▶ _PROBLEM DESCRIPTION_: Please copy the data exactly as it stands, minus the images.

▶ _GIVEN DATA_:
--- START ---
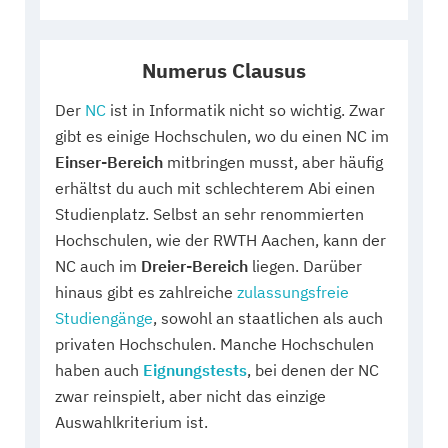
Numerus Clausus
Der
NC
ist in Informatik nicht so wichtig. Zwar
gibt es einige Hochschulen, wo du einen NC im
Einser-Bereich
mitbringen musst, aber häufig
erhältst du auch mit schlechterem Abi einen
Studienplatz. Selbst an sehr renommierten
Hochschulen, wie der RWTH Aachen, kann der
NC auch im
Dreier-Bereich
liegen. Darüber
hinaus gibt es zahlreiche
zulassungsfreie
Studiengänge
, sowohl an staatlichen als auch
privaten Hochschulen. Manche Hochschulen
haben auch
Eignungstests
, bei denen der NC
zwar reinspielt, aber nicht das einzige
Auswahlkriterium ist.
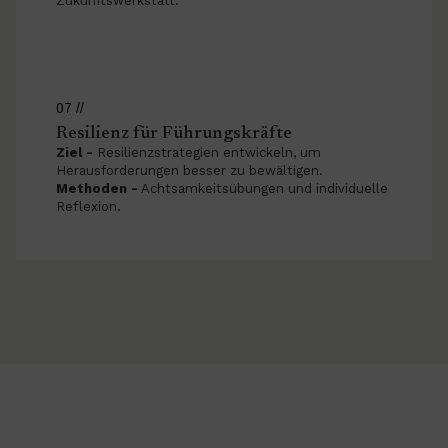
Zukunftswerkstatt.
07 //
Resilienz für Führungskräfte
Ziel -
Resilienzstrategien entwickeln, um
Herausforderungen besser zu bewältigen.
Methoden -
Achtsamkeitsübungen und individuelle
Reflexion.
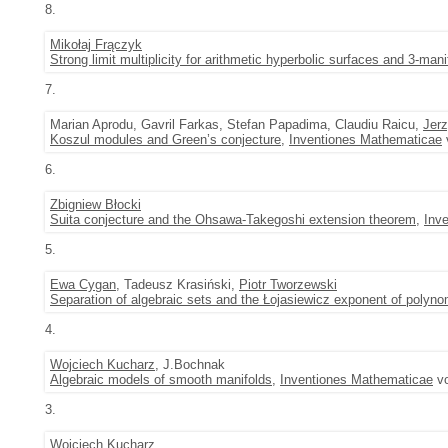
8.
Mikołaj Frączyk
Strong limit multiplicity for arithmetic hyperbolic surfaces and 3-mani
7.
Marian Aprodu, Gavril Farkas, Stefan Papadima, Claudiu Raicu,
Jer
Koszul modules and Green’s conjecture
,
Inventiones Mathematicae
v
6.
Zbigniew Błocki
Suita conjecture and the Ohsawa-Takegoshi extension theorem
,
Inv
5.
Ewa Cygan
, Tadeusz Krasiński,
Piotr Tworzewski
Separation of algebraic sets and the Łojasiewicz exponent of polyn
4.
Wojciech Kucharz
, J.Bochnak
Algebraic models of smooth manifolds
,
Inventiones Mathematicae
vo
3.
Wojciech Kucharz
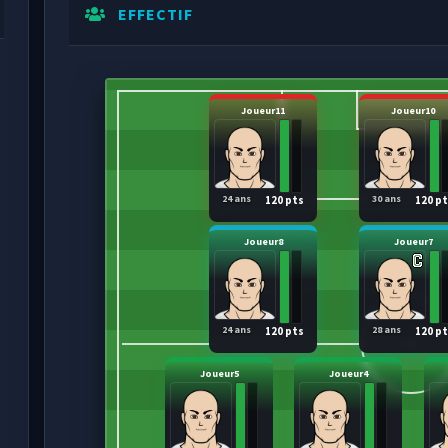
EFFECTIF
Joueur11
Joueur10
24 ans
30 ans
120 pts
120 p
Joueur8
Joueur7
24 ans
28 ans
120 pts
120 p
Joueur5
Joueur4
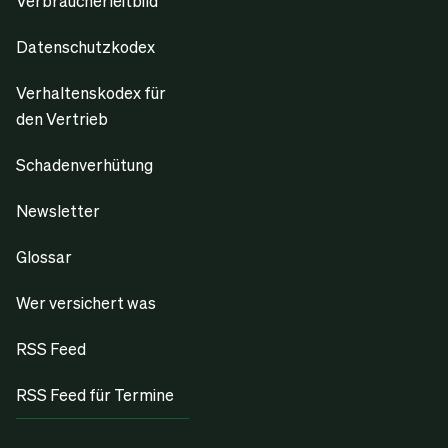
Verbraucherleitbild
Datenschutzkodex
Verhaltenskodex für
den Vertrieb
Schadenverhütung
Newsletter
Glossar
Wer versichert was
RSS Feed
RSS Feed für Termine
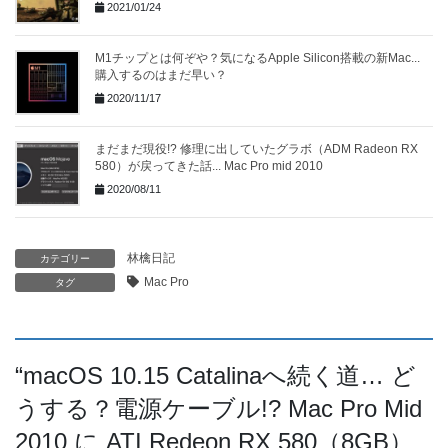
2021/01/24
M1チップとは何ぞや？気になるApple Silicon搭載の新Mac...
購入するのはまだ早い？
2020/11/17
まだまだ現役!? 修理に出していたグラボ（ADM Radeon RX
580）が戻ってきた話... Mac Pro mid 2010
2020/08/11
林檎日記
カテゴリー
Mac Pro
タグ
“
macOS 10.15 Catalinaへ続く道… ど
うする？電源ケーブル!? Mac Pro Mid
2010 に ATI Redeon RX 580（8GB）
--- END ---
▶ _WORKED SOLUTION_:
Numerus Clausus
Der
NC
ist in Informatik nicht so wichtig. Zwar
gibt es einige Hochschulen, wo du einen NC im
Einser-Bereich
mitbringen musst, aber häufig
erhältst du auch mit schlechterem Abi einen
Studienplatz. Selbst an sehr renommierten
Hochschulen, wie der RWTH Aachen, kann der
NC auch im
Dreier-Bereich
liegen. Darüber
hinaus gibt es zahlreiche
zulassungsfreie
Studiengänge
, sowohl an staatlichen als auch
privaten Hochschulen. Manche Hochschulen
haben auch
Eignungstests
, bei denen der NC
zwar reinspielt, aber nicht das einzige
Auswahlkriterium ist.
Zukunftswerkstatt.
07 //
Resilienz für Führungskräfte
Ziel -
Resilienzstrategien entwickeln, um
Herausforderungen besser zu bewältigen.
Methoden -
Achtsamkeitsübungen und individuelle
Reflexion.
8.
Mikołaj Frączyk
Strong limit multiplicity for arithmetic hyperbolic surfaces and 3-mani
7.
Marian Aprodu, Gavril Farkas, Stefan Papadima, Claudiu Raicu,
Jer
Koszul modules and Green’s conjecture
,
Inventiones Mathematicae
v
6.
Zbigniew Błocki
Suita conjecture and the Ohsawa-Takegoshi extension theorem
,
Inv
5.
Ewa Cygan
, Tadeusz Krasiński,
Piotr Tworzewski
Separation of algebraic sets and the Łojasiewicz exponent of polyn
4.
Wojciech Kucharz
, J.Bochnak
Algebraic models of smooth manifolds
,
Inventiones Mathematicae
vo
3.
Wojciech Kucharz
EFFECTIF
Joueur11
Joueur10
24 ans
30 ans
120 pts
120 p
Joueur8
Joueur7
24 ans
28 ans
120 pts
120 p
Joueur5
Joueur4
Verbraucherleitbild
Datenschutzkodex
Verhaltenskodex für
den Vertrieb
Schadenverhütung
Newsletter
Glossar
Wer versichert was
RSS Feed
RSS Feed für Termine
2021/01/24
M1チップとは何ぞや？気になるApple Silicon搭載の新Mac...
購入するのはまだ早い？
2020/11/17
まだまだ現役!? 修理に出していたグラボ（ADM Radeon RX
580）が戻ってきた話... Mac Pro mid 2010
2020/08/11
林檎日記
カテゴリー
Mac Pro
タグ
“
macOS 10.15 Catalinaへ続く道… ど
うする？電源ケーブル!? Mac Pro Mid
2010 に ATI Redeon RX 580（8GB）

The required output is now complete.